** Extracted material follows **

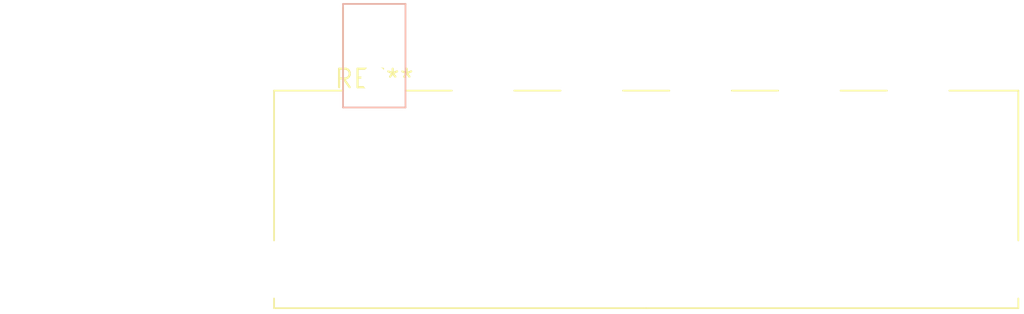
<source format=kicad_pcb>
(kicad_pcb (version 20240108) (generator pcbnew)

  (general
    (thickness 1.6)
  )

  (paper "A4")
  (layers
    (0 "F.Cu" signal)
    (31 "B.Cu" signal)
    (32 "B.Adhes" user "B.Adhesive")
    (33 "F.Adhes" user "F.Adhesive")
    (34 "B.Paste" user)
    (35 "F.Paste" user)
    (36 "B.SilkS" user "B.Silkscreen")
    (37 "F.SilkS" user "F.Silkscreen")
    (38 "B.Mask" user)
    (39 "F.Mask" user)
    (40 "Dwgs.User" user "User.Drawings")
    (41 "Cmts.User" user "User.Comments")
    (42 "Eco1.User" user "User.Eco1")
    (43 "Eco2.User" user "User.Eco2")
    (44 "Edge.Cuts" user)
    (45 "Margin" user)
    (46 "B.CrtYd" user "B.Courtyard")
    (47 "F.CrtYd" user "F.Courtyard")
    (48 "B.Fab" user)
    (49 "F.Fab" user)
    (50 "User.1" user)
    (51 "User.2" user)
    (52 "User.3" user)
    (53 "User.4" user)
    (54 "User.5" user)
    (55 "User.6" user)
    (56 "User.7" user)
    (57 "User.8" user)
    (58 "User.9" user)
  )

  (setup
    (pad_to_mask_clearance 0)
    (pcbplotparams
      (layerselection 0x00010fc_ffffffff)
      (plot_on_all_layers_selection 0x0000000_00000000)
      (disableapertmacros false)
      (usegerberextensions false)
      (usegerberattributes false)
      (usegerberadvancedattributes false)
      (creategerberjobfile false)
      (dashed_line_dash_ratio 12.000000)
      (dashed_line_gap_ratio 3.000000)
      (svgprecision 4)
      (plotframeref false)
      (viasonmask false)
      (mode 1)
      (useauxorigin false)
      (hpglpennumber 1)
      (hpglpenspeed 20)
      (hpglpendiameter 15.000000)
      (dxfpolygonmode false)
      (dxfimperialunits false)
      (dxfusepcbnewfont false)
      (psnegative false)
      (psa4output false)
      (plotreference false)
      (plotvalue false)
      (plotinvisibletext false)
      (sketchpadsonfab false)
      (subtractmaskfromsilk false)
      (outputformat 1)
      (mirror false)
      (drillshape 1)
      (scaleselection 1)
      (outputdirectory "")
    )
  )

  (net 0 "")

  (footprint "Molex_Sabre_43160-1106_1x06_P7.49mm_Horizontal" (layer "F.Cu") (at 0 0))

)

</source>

** End of Extracted material **
** Extracted material follows **

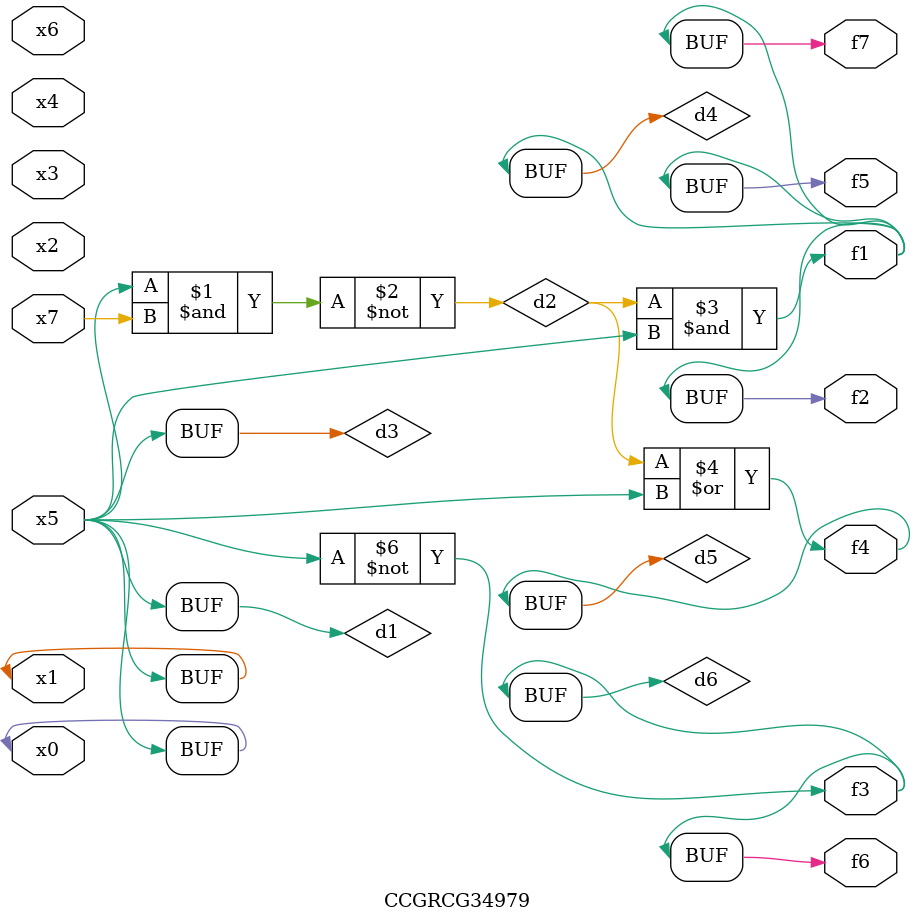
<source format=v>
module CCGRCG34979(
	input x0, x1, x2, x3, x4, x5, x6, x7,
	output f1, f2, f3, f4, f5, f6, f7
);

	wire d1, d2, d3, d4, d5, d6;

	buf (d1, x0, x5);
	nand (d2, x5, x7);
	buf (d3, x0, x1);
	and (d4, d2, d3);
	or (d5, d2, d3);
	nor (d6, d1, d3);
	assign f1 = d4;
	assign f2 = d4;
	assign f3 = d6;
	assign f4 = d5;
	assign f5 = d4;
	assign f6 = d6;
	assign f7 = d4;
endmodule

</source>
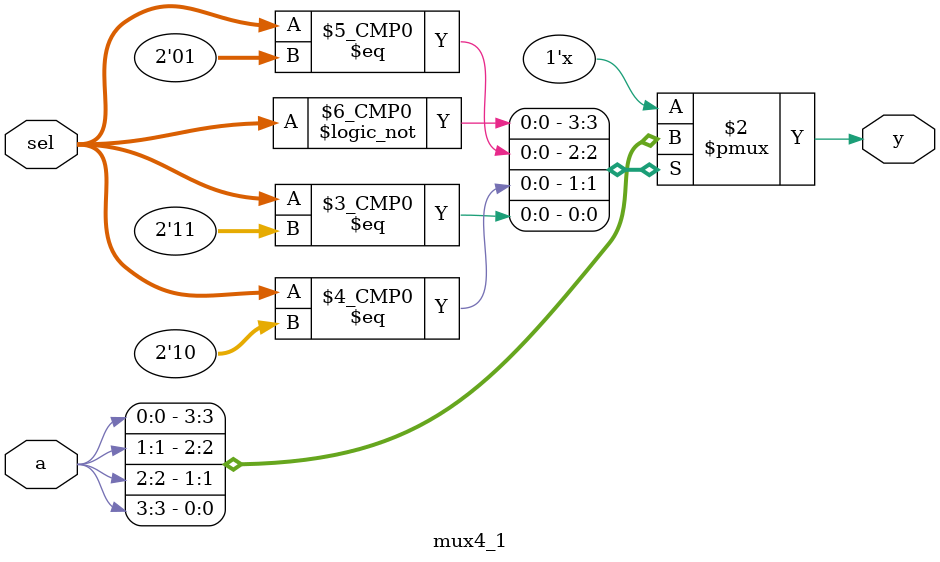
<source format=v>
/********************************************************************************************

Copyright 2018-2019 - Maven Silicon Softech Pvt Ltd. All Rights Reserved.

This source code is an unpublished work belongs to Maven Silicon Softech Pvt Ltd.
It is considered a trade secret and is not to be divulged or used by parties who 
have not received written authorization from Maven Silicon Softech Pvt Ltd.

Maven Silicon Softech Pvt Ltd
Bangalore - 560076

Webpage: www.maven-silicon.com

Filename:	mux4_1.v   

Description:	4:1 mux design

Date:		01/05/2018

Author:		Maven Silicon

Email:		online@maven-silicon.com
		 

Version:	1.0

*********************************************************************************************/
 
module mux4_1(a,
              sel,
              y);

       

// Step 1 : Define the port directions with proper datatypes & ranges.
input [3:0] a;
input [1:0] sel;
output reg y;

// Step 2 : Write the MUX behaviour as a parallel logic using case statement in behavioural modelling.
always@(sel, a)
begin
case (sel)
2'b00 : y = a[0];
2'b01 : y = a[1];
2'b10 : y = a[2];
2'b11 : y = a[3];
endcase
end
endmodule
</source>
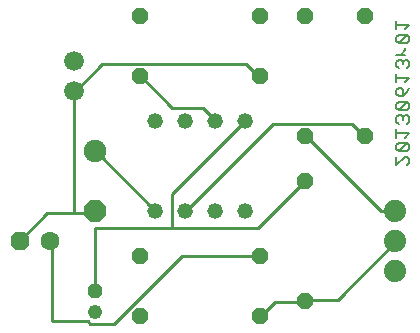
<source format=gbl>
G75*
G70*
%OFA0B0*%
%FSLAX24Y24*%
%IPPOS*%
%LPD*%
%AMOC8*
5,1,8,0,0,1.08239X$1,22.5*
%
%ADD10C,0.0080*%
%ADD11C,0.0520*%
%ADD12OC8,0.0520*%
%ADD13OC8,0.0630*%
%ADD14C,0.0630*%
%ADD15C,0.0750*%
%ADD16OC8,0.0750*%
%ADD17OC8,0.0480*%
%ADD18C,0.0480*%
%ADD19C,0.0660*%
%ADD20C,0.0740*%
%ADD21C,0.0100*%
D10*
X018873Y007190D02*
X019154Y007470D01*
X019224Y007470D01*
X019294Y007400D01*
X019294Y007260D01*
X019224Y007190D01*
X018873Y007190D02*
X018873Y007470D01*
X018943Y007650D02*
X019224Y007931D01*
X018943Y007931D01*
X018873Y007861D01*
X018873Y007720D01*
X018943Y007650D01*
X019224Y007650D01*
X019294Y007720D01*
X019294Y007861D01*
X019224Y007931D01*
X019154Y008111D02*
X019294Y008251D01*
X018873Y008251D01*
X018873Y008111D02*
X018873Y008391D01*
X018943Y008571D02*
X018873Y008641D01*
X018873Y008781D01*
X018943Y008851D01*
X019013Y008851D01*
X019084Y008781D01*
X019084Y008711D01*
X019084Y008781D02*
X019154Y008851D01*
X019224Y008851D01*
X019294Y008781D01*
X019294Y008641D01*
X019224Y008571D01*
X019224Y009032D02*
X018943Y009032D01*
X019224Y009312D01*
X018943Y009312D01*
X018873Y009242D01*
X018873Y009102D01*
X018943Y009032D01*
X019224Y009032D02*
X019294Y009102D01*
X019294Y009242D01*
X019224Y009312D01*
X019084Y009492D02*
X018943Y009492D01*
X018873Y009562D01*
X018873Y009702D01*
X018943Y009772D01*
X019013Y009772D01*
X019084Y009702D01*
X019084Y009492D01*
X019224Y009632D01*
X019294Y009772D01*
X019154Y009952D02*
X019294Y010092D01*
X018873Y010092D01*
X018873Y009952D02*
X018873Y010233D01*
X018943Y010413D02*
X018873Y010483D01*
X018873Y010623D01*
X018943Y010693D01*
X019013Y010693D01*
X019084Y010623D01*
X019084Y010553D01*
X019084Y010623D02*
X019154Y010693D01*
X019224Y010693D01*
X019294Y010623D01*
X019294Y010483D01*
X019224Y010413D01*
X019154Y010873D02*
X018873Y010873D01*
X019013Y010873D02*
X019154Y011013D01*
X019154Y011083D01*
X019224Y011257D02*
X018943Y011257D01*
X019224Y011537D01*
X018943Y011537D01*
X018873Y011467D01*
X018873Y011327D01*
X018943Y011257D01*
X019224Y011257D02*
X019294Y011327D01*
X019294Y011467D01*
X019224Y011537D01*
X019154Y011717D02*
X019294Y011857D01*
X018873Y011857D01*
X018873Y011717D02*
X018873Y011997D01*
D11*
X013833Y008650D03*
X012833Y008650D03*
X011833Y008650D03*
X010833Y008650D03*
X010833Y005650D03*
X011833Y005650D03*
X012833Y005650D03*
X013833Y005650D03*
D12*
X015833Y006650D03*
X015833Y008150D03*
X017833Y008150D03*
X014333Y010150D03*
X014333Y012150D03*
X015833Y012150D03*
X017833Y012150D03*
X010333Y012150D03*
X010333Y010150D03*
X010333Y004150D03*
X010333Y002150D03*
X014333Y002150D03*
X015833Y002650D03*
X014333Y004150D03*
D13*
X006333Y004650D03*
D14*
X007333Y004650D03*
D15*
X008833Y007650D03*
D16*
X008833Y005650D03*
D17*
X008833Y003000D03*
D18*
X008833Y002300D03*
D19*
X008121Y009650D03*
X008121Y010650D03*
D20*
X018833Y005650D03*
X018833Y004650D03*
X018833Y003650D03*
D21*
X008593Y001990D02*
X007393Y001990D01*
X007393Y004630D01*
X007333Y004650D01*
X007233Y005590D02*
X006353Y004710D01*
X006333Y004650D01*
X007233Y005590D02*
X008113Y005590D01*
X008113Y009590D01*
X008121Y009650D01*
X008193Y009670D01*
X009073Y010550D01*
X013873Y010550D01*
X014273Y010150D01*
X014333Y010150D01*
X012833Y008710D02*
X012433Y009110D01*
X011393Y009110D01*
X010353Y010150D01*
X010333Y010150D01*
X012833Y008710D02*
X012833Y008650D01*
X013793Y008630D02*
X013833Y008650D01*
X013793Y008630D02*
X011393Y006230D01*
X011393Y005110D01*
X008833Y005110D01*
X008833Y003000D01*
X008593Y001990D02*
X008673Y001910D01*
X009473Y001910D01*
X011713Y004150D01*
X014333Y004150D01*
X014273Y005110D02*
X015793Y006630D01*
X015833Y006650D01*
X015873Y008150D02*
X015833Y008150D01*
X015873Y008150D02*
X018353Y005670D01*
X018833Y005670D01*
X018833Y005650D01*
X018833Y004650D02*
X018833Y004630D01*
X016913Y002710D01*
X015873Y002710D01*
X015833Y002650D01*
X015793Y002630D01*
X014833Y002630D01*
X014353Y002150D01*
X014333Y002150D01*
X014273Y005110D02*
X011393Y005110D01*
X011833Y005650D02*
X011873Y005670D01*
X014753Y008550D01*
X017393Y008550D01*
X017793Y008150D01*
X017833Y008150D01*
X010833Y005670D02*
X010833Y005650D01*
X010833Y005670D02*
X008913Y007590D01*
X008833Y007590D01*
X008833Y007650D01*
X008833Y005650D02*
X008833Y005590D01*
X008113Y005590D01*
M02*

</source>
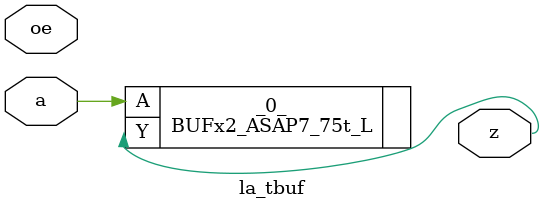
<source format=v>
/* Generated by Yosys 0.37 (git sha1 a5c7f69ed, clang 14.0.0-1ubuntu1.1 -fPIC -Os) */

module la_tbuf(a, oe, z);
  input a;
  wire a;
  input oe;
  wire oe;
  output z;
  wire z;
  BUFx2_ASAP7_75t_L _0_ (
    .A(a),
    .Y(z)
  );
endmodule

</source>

** End of Extracted material **

# Aim of the exercise
The number alone is the answer: work out how many lines in the data contain "Silkscreen".

# Solution
2